The most critical point is that the total balance of the stablecoin market has grown to $229 billion, indicating that off-market funds are accumulating and waiting to enter the market. Historical data shows that the supply of stablecoins is closely related to the flow of funds in the crypto market. When the total market value of stablecoins grows, it often means that the crypto market is about to usher in new incremental funds. At present, the total balance of USDT (Tether) and USDC has continued to grow since the end of 2023, indicating that a large amount of funds are waiting on the sidelines. Once the market trend is determined, these funds may quickly flow back to Bitcoin and other crypto assets.

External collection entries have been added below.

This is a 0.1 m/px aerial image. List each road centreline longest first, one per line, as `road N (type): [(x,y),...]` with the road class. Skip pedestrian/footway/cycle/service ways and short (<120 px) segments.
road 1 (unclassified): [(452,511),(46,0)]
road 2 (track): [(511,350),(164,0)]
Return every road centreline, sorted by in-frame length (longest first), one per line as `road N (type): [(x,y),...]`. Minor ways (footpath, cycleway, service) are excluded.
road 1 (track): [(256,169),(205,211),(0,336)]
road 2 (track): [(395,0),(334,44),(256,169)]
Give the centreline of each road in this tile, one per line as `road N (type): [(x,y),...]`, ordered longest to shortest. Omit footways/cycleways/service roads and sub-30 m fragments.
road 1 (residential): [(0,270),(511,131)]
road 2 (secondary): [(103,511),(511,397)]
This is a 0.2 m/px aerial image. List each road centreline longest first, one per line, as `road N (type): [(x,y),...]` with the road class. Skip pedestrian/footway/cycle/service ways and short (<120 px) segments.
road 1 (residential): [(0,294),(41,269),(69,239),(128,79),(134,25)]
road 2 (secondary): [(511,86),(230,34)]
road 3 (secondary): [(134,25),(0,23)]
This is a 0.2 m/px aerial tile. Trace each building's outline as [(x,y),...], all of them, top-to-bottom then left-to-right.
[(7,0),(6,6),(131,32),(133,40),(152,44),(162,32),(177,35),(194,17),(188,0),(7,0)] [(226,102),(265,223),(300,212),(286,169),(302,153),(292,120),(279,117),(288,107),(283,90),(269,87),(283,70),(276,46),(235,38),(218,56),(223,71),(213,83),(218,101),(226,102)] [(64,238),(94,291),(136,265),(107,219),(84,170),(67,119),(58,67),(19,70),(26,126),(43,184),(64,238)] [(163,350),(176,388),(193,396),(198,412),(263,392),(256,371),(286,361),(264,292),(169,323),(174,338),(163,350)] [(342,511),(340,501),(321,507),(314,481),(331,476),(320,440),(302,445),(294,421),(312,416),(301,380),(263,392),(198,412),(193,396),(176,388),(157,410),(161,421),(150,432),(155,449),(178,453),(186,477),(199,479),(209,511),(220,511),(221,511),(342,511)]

Overall, although the crypto market is still affected by macroeconomic uncertainties, the pressure of global liquidity tightening is easing, and there is still a large amount of funds waiting to enter the market. If the Federal Reserve continues to release dovish signals in the coming months and global liquidity improves, the crypto market is expected to usher in a new rebound cycle.
2.2. The relationship between US dollar liquidity and the crypto market: Historical data reveals the trend of BTC
From historical data, the tightness of US dollar liquidity is highly correlated with the performance of the Bitcoin market. Specifically, in a low-interest rate and loose monetary environment, Bitcoin often sees a sharp rise, while in a high-interest rate and tight policy environment, Bitcoin faces huge pressure. We can divide this trend into the following three stages:
Phase 1: 2017-2021 — Loose cycle drives BTC bull market
From 2017 to 2021, the Federal Reserve maintained low interest rates and QE (quantitative easing) policies, and global market liquidity was extremely abundant. During this period, institutional investors interest in risky assets increased significantly, and Bitcoin ushered in two rounds of bull markets:
In 2017, the price of BTC rose from $1,000 to $20,000, an increase of more than 20 times.

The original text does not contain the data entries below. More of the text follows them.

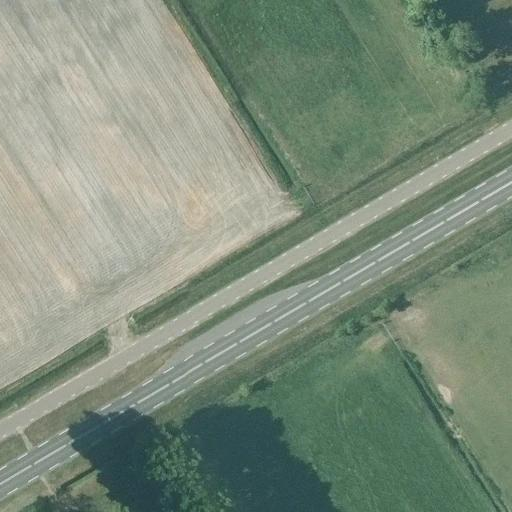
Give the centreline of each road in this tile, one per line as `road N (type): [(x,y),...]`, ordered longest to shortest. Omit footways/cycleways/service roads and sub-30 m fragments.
road 1 (unclassified): [(511,132),(0,435)]
road 2 (primary): [(0,484),(511,183)]
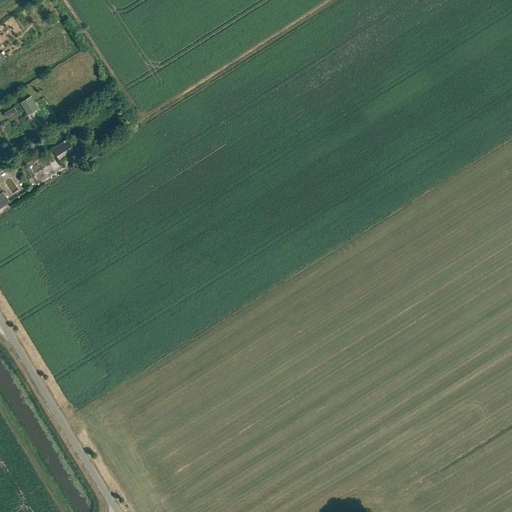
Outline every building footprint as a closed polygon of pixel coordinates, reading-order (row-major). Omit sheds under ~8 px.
[(32,95),(20,101),(27,114),(39,108),(32,95)] [(14,106),(3,113),(7,118),(17,111),(14,106)] [(59,159),(74,150),(68,140),(53,149),(59,159)] [(4,142),(0,145),(0,154),(1,155),(9,150),(4,142)] [(0,208),(9,202),(2,192),(0,193),(0,208)]
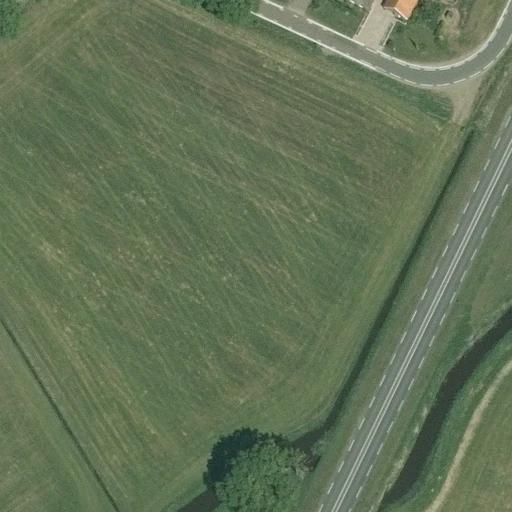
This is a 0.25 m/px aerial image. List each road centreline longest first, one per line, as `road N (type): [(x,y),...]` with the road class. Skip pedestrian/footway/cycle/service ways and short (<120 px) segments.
road 1 (primary): [(336,511),(511,149)]
road 2 (tertiary): [(511,11),(479,64),(440,78),(404,73),(243,0)]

In 2020-2021, the Federal Reserve adopted zero interest rate + unlimited QE due to the epidemic, and the price of Bitcoin soared from US$4,000 to US$69,000, setting a record high.

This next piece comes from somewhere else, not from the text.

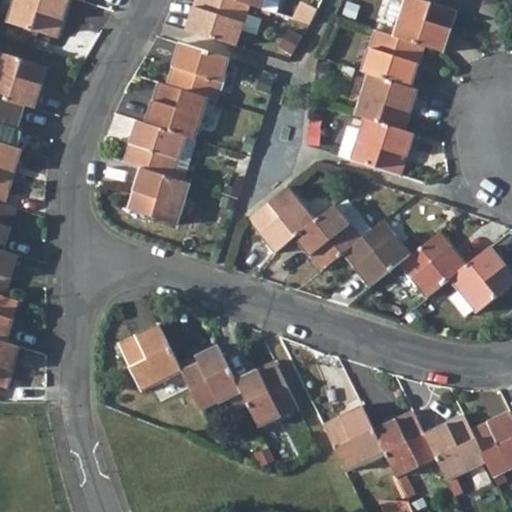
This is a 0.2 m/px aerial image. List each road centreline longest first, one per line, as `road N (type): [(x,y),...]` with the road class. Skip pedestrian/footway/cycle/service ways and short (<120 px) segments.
road 1 (residential): [(70,258),(450,371),(511,368)]
road 2 (residential): [(70,258),(73,164),(87,116),(147,0)]
road 3 (residential): [(108,511),(76,417),(70,258)]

Phase 2: 2022-2023 — Tightening policies lead to a sharp drop in BTC
In 2022, the Federal Reserve raised interest rates aggressively (11 times in total, raising the interest rate from 0.25% to 5.5%) and simultaneously implemented a large-scale balance sheet reduction, leading to a global liquidity crunch. As a highly volatile asset, Bitcoin suffered a sharp correction during this period, with a full-year decline of more than 60%. Institutional investors withdrew and market trading volume dropped significantly.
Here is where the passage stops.